■ **SELECTED PASSAGE**
# Mouse Lovers, Interest in Mouse Shows Across the US?



## mouselover01 (Nov 1, 2011)

Okay, so these are very rough plans (more like ideas), but Casey and I are considering taking the United Mouse Club on the road to REALLY UNITE mouse lovers across the country. 
I'm just trying to get an idea of where people are in the US, and who would be interested in attending a mouse show in their area (renting a table, entering mice, etc)?
We would be renting vender tables to help with the expenses and there would be a small entry fee for the show (even smaller for members).

If you'd be interested in this, please respond with where you're located, how far you'd travel, and if you'd be entering mice/renting a table etc.

Casey and I would also be looking for a place to crash if this did happen 

We appreciate any feedback you can offer!


----------



## MoonfallTheFox (Nov 12, 2011)

I would come to the show to look around and maybe buy a mouse or two, but my mice aren't show quality. I'm in Idaho- probably couldn't travel far unless we were already going that direction.

■ **RECORDED INFORMATION**
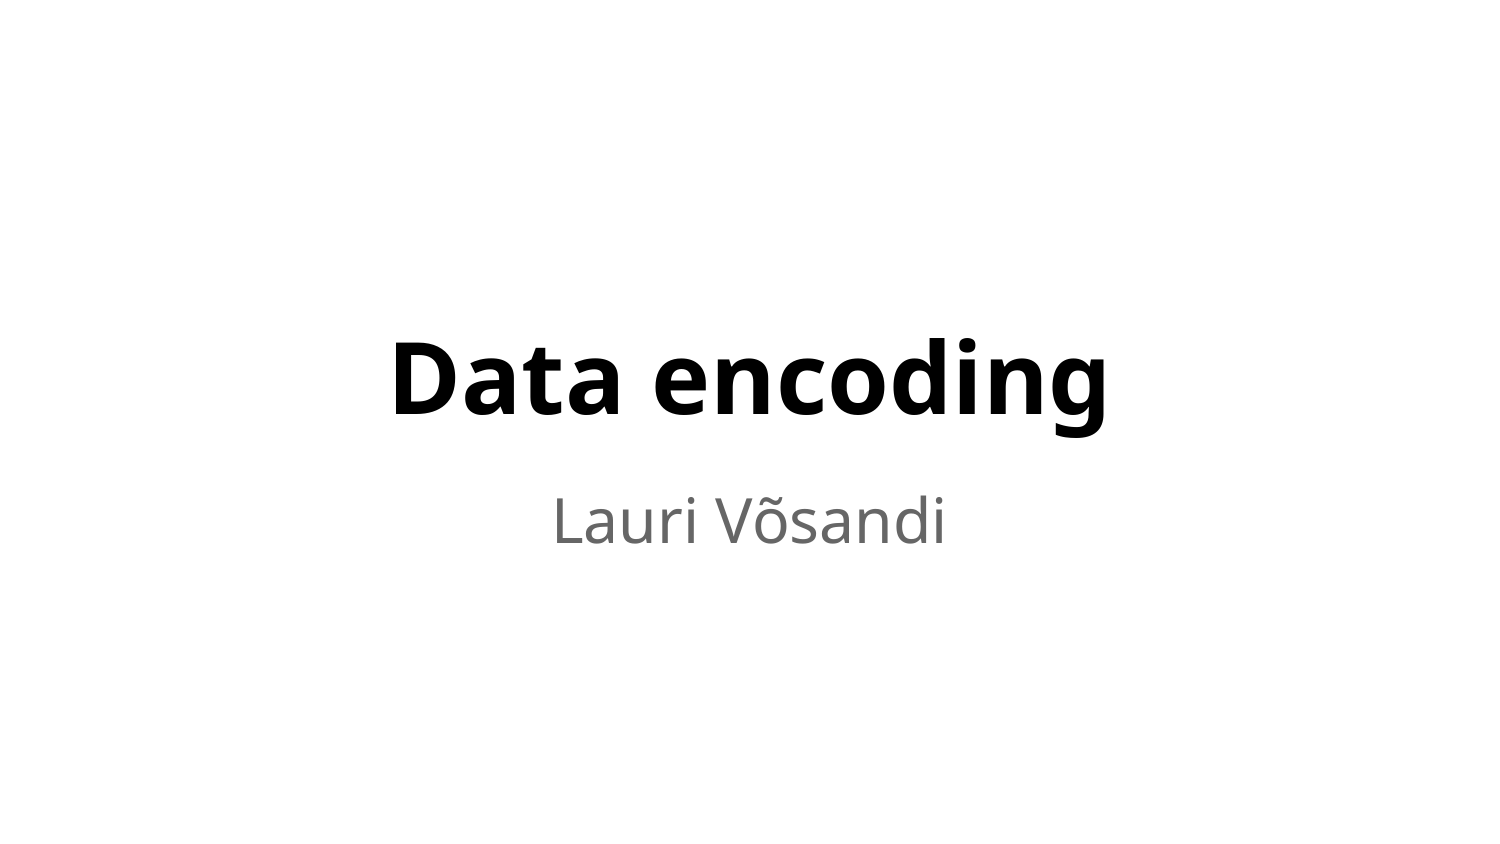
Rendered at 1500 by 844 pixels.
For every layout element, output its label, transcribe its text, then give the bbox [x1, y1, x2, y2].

title Data encoding [112, 259, 1388, 450]
subtitle Lauri Võsandi [112, 465, 1388, 595]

■ **THINGS TO DO**
a) Quote the mouse show thread above from "We would be" to "a table etc.", word for word.
b) Write the next portion of the mouse show thread above, beginning after its final sentence.

■ **ANSWERS TO THE EXERCISE**
a)
We would be renting vender tables to help with the expenses and there would be a small entry fee for the show (even smaller for members).

If you'd be interested in this, please respond with where you're located, how far you'd travel, and if you'd be entering mice/renting a table etc.

b)
This is a great idea and I hope it takes off!


----------



## mouselover01 (Nov 1, 2011)

Thanks for the input! My initial thought on locations was:
GA-TX-MO-SD-ID-AZ-CA

I picked those only because it's not horrible of a drive for those in the surrounding areas. But I have no idea if there are any mousers in the area.


----------



## candycorn (Oct 31, 2011)

I of course am going to vote for PA, MD, VA, DC area.


----------



## Stina (Sep 24, 2010)

There are a number people betwen PA, NY, NJ, MD and VA.....and easter MD and/or PA is therefore a very convenient location for shows for a large number of people.


----------



## mouselover01 (Nov 1, 2011)

That's the easy part. I'm talking about out west more and all those people who can't get to our shows out east. 

We're already having a show in PA.

We'll have to go more south for the next one. Maybe VA

But I'd like to get some people from out west involved.


----------



## sys15 (Nov 26, 2011)

show to buy/sell/exchange mice, yes.

show just to show, maybe, if it's close and easy.


----------



## Laigaie (Mar 7, 2011)

In the MO area, we have someone in KS, someone in OK, and two of us in AR. Including the Central AR person, I'm centrally located to the group. Not including her, Central OK is central to the group.


----------



## Autumn2005 (Apr 21, 2010)

I'm in CA, I just went to an AFRMA show today in Riverside (southern California), we have them every 3 months. But I would be interested in meeting new breeders, new mouseries, exchanging new mice. Nearly everyone in my area has mice AND rats, breeding and showing, so if you get rattie people involved too, you might get more support.


----------



## Kingnoel (Apr 23, 2011)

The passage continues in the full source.